A 19-month CAMERA study, from January 2006 through July 2007, of guest Op-Eds about the Arab-Israeli conflict found that in these three papers pro-Arab Op-Eds and/or those critical of Israel overwhelmingly outnumbered pro-Israel Op-Eds and/or those critical of Arabs. Even more telling is the striking fact that during the 19-month period, none of the newspapers ran even a single Op-Ed by an Israeli official. In contrast, each of the three papers ran four Op-Eds by Arab officials, including multiple pieces by Hamas leaders…

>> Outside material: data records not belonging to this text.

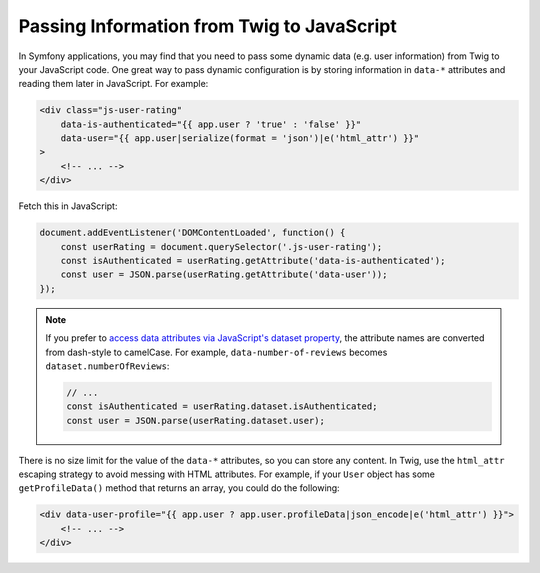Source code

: Passing Information from Twig to JavaScript
===========================================

In Symfony applications, you may find that you need to pass some dynamic data
(e.g. user information) from Twig to your JavaScript code. One great way to pass
dynamic configuration is by storing information in ``data-*`` attributes and reading
them later in JavaScript. For example:

.. code-block:: html+twig

    <div class="js-user-rating"
        data-is-authenticated="{{ app.user ? 'true' : 'false' }}"
        data-user="{{ app.user|serialize(format = 'json')|e('html_attr') }}"
    >
        <!-- ... -->
    </div>

Fetch this in JavaScript:

.. code-block:: javascript

    document.addEventListener('DOMContentLoaded', function() {
        const userRating = document.querySelector('.js-user-rating');
        const isAuthenticated = userRating.getAttribute('data-is-authenticated');
        const user = JSON.parse(userRating.getAttribute('data-user'));
    });

.. note::

    If you prefer to `access data attributes via JavaScript's dataset property`_,
    the attribute names are converted from dash-style to camelCase. For example,
    ``data-number-of-reviews`` becomes ``dataset.numberOfReviews``:

    .. code-block:: javascript

        // ...
        const isAuthenticated = userRating.dataset.isAuthenticated;
        const user = JSON.parse(userRating.dataset.user);

There is no size limit for the value of the ``data-*`` attributes, so you can
store any content. In Twig, use the ``html_attr`` escaping strategy to avoid messing
with HTML attributes. For example, if your ``User`` object has some ``getProfileData()``
method that returns an array, you could do the following:

.. code-block:: html+twig

    <div data-user-profile="{{ app.user ? app.user.profileData|json_encode|e('html_attr') }}">
        <!-- ... -->
    </div>

.. _`access data attributes via JavaScript's dataset property`: https://developer.mozilla.org/en-US/docs/Learn/HTML/Howto/Use_data_attributes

It should be noted that many of the Op-Eds generally supportive of Israel also contained criticism of the Jewish state. In contrast, virtually none of the Op-Eds expressing a pro-Arab point of view contained criticism of the Arab side.

While CAMERA inexplicably left our local paper, the McClatchy-owned Fresno Bee, out of the study, I have no doubt that it falls into the same category. Notable are periodic unsigned editorials which supposedly represent the opinion of the editorial board, although they are not written locally. And from time to time there is a particularly objectionable reader submission. Two weeks ago the Bee gave a prominent place to a poorly-written 700-word piece by a local pastor, a rehash of every libel and slander made against Israel, including accusations of murder, atrocities, ethnic cleansing, racism, apartheid, persecution (of Christians yet), etc.

I’m not the first one to note that journalists at media outlets great and not-so-great all do their best to get people to read their papers. And the op-ed page is, after all, the place where opinions are expressed, and strong opinions are interesting.

Nevertheless we know that the Timeses, the Post, or the Fresno Bee would not print an article which defames a racial or ethnic group. The editors would rightly judge this to be irresponsible.

So why is it acceptable to print hateful material that defames a nation?